De taal kruipt waar ze niet gaan kan, toont de verspreiding van Bantoe in Afrika

Genetisch onderzoek toont voor het eerst welke migratieroutes West-Afrikaanse Bantoesprekers duizenden jaren geleden namen. De reizigers lieten zich allerminst afschrikken door hoogvlaktes, regenwouden of woestijnen. De bevindingen kunnen ook onderzoek naar gezondheidsproblemen in Congo bevorderen.

Beeld: Peter Coutros, UGent

Met zo’n vijfhonderd talen en meer dan 350 miljoen sprekers is Bantoe de grootste taalfamilie van Afrika. De verspreiding begon zes- tot vierduizend jaar geleden vanuit West-Afrika, en geldt als een van de belangrijkste demografische gebeurtenissen op het hele continent. Het culturele en biologische landschap is sindsdien drastisch veranderd.

In een nieuwe paper, die zopas verschenen is in het wetenschappelijke tijdschrift Nature, lichten onderzoekers toe hoe die verspreiding precies is gebeurd. Het team van wetenschappers – een interdisciplinaire groep van taalkundigen, genetici en biologen – achterhaalde dat de Bantoesprekers naar het oosten maar ook naar het zuiden van het continent trokken.

Regenwouden en savannes

Vooral die zuidwaartse trek is vrij uitzonderlijk. Meestal vestigen migrerende gemeenschappen zich in regio’s met een vergelijkbaar klimaat en milieu. Meerdere groepen Bantoesprekers uit West-Afrika deden dat niet: ze doorkruisten hoogland in Kameroen, regenwouden in Centraal-Afrika en savannes in het zuidwesten van het continent.

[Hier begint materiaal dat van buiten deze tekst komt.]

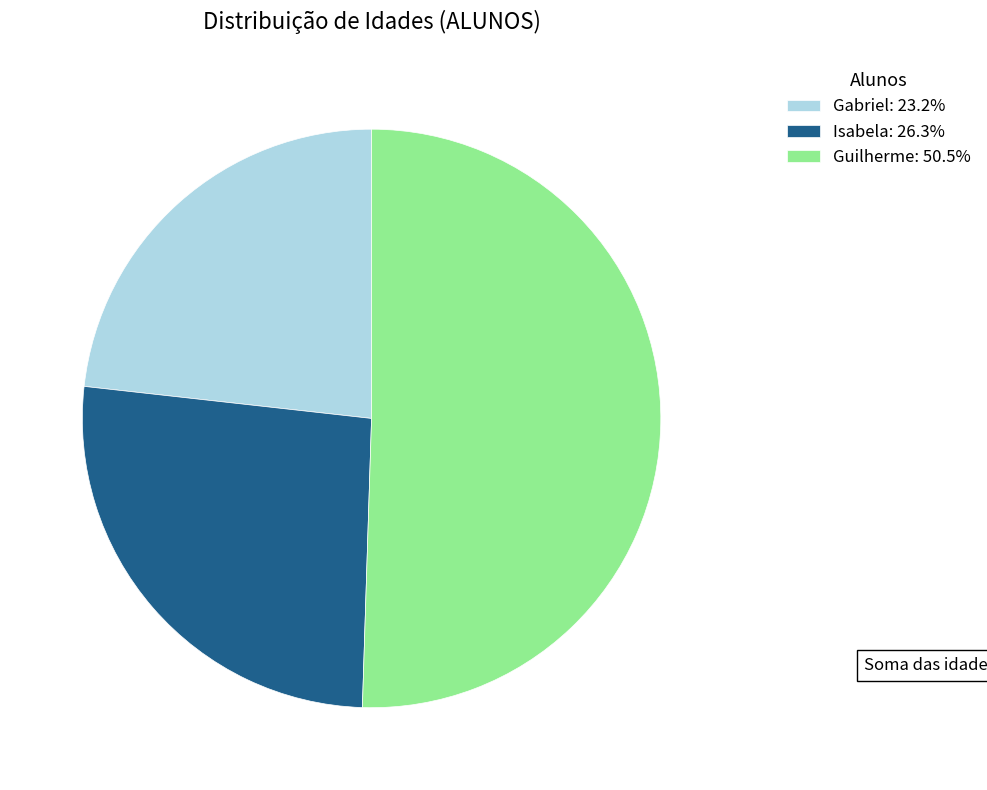

What is the ratio of the value at Gabriel: 23.2% to the value at Guilherme: 50.5%?

0.5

De onderzoekers stelden ook vast dat de Bantoegemeenschappen zich niet in één keer massaal verspreidden, maar dat de migratie veeleer in golven verliep. Het huidige Zambia en de Democratische Republiek Congo waren daarbij cruciaal: verschillende migratieroutes kwamen daar samen.

‘De genetische dataset kan ook nuttig zijn voor onderzoek naar gezondheidsproblemen waarmee verschillende regio’s in Congo geconfronteerd worden’

Het onderzoeksteam baseerde zich voor zijn bevindingen op genetische data van 1.763 individuen, waaronder 1.526 Bantoesprekers uit 147 verschillende talengemeenschappen in veertien Afrikaanse landen. Het analyseerde ook oud-DNA van twaalf individuen uit de late IJzertijd. Die gegevens werden deels verzameld door een groep van Gentse en Congolese onderzoekers.

Intensieve contacten

De onderzoekers ontdekten daarbij ook dat de migranten uit West-Afrika intensieve contacten aangingen met anderstalige bevolkingsgroepen die al in die regio’s leefden, zoals jagers-verzamelaars in het regenwoud van Congo en de Kalahariwoestijn. Tot die bevindingen waren de onderzoekers niet gekomen als ze uitsluitend naar taalgegevens hadden gekeken, stellen ze. 

De genetische dataset waarop de studie is gebaseerd, kan in de toekomst een ander doel dienen, zegt klinisch bioloog Joris Delanghe (UGent), die meewerkte aan de studie. ‘Ze zal ook een voorname rol spelen in onderzoek naar gezondheidsproblemen waarmee verschillende regio’s in Congo geconfronteerd worden.’

Tot de Bantoetalen behoren onder meer het Lingala, Kiswahili en Kikongo. Die worden vandaag ook in België en elders in Europa veel gesproken.